After that he would again return to his house. Sometime between the two night-prayers, as darkness began to fall, he would light the mosque lamps and call to prayer, after which he returned to his house to say the supererogatory prayers. When the congregation had assembled he went and performed the prayer with them. after the prayer he would close the mosque. On returning to his house he would take a look at his record for the day, examining all his words and actions and all that he knew the Angel had recorded against him, so that he might act accordingly. He would then retire to bed and sleep. When a portion of the night had passed he would rise, perform the major ablution if he had lain with his wife,! and retire to his place of prayer, where he would recite the Quran, deriving great joy from it, whether on the transcendental plane, the plane of Paradise, the rational or the legal plane, according as the verses themselves indicated. In this way he would continue till morning.

He received many spiritual sciences from God during these readings of the Quran which were not previously known to him. God Himself caused him to learn them from the Quran; for God has said, Fear God, for God it is Who teaches you.

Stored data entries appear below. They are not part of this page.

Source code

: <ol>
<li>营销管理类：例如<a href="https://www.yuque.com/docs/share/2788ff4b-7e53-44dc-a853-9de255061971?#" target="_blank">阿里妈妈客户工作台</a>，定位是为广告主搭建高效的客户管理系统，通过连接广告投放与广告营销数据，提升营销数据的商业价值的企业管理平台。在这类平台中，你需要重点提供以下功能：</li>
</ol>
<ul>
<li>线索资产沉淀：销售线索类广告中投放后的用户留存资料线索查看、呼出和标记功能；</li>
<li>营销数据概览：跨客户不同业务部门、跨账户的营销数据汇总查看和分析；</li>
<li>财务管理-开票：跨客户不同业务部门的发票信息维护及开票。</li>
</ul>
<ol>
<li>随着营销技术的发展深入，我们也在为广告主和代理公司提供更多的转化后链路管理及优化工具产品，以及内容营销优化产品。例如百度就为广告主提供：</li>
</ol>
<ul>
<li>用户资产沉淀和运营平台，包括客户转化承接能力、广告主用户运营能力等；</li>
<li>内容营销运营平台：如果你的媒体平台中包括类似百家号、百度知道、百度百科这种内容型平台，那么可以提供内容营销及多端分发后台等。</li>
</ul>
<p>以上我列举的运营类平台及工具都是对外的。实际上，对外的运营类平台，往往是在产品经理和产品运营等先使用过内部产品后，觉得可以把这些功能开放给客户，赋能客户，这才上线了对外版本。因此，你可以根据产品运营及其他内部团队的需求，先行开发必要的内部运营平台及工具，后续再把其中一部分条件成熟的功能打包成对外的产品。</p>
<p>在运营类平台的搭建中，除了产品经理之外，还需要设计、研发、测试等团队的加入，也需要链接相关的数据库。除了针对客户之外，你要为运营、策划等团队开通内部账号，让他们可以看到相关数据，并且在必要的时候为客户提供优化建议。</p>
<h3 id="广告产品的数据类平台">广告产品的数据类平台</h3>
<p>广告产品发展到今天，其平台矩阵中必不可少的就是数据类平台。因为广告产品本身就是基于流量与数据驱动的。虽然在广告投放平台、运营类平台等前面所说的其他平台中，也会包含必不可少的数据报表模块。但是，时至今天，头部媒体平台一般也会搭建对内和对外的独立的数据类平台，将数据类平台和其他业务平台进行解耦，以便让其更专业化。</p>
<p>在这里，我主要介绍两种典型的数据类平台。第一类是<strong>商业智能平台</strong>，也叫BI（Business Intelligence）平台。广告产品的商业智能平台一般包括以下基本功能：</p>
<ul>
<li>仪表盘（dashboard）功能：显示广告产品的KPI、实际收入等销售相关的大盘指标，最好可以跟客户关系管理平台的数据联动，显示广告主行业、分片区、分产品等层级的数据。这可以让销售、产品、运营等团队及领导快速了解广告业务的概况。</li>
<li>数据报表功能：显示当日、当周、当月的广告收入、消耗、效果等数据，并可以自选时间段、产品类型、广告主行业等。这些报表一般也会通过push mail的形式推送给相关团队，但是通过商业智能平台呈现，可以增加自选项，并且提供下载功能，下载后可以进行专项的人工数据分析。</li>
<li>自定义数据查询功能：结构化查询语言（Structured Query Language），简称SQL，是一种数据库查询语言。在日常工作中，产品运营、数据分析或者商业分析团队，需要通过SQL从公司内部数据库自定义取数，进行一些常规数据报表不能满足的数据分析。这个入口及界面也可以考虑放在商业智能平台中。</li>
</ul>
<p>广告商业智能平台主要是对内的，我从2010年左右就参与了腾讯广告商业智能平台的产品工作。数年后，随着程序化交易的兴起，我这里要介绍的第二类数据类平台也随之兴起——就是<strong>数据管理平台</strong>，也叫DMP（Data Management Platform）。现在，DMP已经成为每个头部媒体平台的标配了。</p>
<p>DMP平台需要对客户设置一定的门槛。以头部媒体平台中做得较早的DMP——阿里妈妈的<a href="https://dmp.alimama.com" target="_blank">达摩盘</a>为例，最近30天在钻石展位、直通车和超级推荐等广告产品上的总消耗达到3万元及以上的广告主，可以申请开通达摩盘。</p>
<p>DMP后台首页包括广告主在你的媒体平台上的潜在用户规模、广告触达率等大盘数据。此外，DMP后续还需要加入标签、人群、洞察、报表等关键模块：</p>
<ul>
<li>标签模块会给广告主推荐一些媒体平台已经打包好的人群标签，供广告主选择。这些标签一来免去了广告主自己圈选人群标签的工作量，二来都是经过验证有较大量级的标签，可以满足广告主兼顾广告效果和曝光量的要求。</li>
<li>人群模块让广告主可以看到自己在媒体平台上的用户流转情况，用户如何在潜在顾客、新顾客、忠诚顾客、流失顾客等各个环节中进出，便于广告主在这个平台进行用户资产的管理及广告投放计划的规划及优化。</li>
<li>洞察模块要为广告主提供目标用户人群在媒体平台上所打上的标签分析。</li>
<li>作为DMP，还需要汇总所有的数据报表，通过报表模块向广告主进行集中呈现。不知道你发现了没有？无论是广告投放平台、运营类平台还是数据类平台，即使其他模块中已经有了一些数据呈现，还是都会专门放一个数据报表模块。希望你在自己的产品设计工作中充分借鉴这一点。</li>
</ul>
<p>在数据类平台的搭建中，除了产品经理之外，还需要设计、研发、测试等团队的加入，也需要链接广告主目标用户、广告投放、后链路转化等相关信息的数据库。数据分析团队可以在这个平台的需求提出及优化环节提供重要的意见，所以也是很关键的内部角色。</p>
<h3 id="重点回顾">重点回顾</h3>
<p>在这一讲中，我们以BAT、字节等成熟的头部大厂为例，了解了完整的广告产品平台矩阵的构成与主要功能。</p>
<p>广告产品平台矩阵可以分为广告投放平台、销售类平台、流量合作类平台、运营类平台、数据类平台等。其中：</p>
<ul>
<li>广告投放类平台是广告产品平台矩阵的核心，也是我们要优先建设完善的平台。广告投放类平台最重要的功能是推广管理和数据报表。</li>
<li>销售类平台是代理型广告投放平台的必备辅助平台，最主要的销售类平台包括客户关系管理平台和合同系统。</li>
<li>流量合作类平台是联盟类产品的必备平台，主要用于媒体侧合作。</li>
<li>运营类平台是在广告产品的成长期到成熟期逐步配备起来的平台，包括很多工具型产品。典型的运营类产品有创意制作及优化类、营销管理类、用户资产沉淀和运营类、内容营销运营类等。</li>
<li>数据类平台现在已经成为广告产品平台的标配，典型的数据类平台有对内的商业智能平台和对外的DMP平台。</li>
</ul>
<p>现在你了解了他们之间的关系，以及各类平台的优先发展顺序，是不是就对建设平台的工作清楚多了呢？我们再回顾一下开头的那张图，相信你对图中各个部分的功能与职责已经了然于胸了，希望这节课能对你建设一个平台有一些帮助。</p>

When dawn broke he would go out to open the mosque, call to prayer, and light the lamps in the mosque. On returning to his house, he would pray the dawn prayer and sit in Invocation. When the light grew stronger he would go out again to pray with the people. This was the way in which our Shaykh spent his days and nights. He would only use salt on his food twice a week, on Mondays and Fridays. Both his spiritual state and station were high and his gnosis considerable. It is only seldom one meets such a man. I introduced to him my companion Abdullah Badr al-Habashi, and he prayed behind him.

Then in al-Durrah al-Fakhirah, he says: I kept company with him for nearly seventeen years. When he prayed the midday prayer he would take the Quran and, placing it between his knees, would follow the letters with his finger and read it to himself until the time for the late-afternoon prayer. Thus he would continue the reading of the previous night. I asked him about it and he replied that he did this so that each of his members might acquire from his reading what was appropriate to it.